また、特別に操縦室をはじめとした船内の様々な設備を見学し、船員たちの仕事を体験しました。
庄内浜の知恵と工夫を学ぼう!
全国的に問題となっている藻場の減少は山形県でも深刻な課題として解決の糸口が探られています。そのひとつとして庄内浜では、自動車の保有率が高い山形県の地域性を活かした全国的にも珍しいシートベルトを利用した藻場づくりを行っていました。シートベルト藻場はもともと庄内浜の特産であるハタハタの産卵場所を確保するためにつくられました。庄内浜でのハタハタの漁獲量は以前の1割程に減少しており、地域の食文化が喪失する危機に直面しているなか、地域の人々の智恵と工夫によって文化と生態系を未来に受け継ごうとしていることを学びました。
海へのそなえと伝統漁法をダブルで体験!
海は私たちに豊かな恵みをもたらす反面、命にかかわる危険な面も持ち合わせています。そこで、伝統漁業と海へのそなえを同時に体験しました。

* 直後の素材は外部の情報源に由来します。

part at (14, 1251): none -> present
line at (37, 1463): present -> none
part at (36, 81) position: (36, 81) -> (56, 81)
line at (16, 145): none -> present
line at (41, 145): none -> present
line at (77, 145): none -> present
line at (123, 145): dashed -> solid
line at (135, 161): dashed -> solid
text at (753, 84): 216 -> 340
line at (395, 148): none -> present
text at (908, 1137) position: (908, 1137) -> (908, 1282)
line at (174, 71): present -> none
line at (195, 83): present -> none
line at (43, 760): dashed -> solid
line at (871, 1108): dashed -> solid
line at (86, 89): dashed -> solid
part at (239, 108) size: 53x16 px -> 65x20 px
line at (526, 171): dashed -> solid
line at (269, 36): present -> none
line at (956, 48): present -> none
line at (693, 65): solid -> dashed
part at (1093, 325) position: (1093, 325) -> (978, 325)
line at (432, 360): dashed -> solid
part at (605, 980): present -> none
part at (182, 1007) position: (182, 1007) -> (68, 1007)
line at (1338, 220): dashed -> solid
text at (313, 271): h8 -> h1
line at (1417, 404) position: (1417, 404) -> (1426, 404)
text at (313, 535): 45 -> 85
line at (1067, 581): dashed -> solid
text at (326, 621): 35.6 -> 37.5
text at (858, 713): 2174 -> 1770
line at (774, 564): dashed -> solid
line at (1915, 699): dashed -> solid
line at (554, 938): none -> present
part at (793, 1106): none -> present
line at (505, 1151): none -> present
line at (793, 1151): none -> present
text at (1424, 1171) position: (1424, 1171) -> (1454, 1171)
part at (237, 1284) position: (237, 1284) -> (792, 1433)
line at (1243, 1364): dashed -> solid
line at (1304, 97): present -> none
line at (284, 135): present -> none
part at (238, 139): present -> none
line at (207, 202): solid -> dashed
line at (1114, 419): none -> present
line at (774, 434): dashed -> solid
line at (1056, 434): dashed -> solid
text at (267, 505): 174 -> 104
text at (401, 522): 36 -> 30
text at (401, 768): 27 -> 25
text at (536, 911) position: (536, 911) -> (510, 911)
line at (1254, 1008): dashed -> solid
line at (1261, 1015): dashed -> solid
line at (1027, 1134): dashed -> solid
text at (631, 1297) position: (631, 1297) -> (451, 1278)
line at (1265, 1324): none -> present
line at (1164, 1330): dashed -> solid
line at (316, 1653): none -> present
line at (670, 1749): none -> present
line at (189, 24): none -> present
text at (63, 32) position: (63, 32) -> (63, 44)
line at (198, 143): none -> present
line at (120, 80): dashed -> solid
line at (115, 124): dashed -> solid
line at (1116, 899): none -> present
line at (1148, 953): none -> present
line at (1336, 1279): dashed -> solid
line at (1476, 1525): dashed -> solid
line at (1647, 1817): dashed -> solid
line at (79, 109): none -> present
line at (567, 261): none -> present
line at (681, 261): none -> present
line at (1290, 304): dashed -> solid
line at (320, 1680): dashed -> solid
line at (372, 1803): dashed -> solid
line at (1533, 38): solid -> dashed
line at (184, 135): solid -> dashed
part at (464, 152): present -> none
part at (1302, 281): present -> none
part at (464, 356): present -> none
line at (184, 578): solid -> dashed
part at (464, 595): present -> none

伝統漁業の「磯見漁」は古くから行われている漁法のひとつで、小舟の上から箱眼鏡で海中を覗き、特殊な道具で貝類や海藻を採取します。子どもたちも漁師さんに倣って箱眼鏡で藻場を見たり、「なさし(魚刺し)」という道具で海底の貝類を採るなどして、伝統漁業を体感しました。磯見漁は自分達が食べたり売ったりする量だけを獲り、海に出来るだけ負担をかけないよう受け継がれてきた先人たちの「アイデア」の一つです。
海へのそなえでは、ペットボトルを使って海面に浮く方法や、ライフジャケットを着用して事故を未然に防ぐことを学習しました。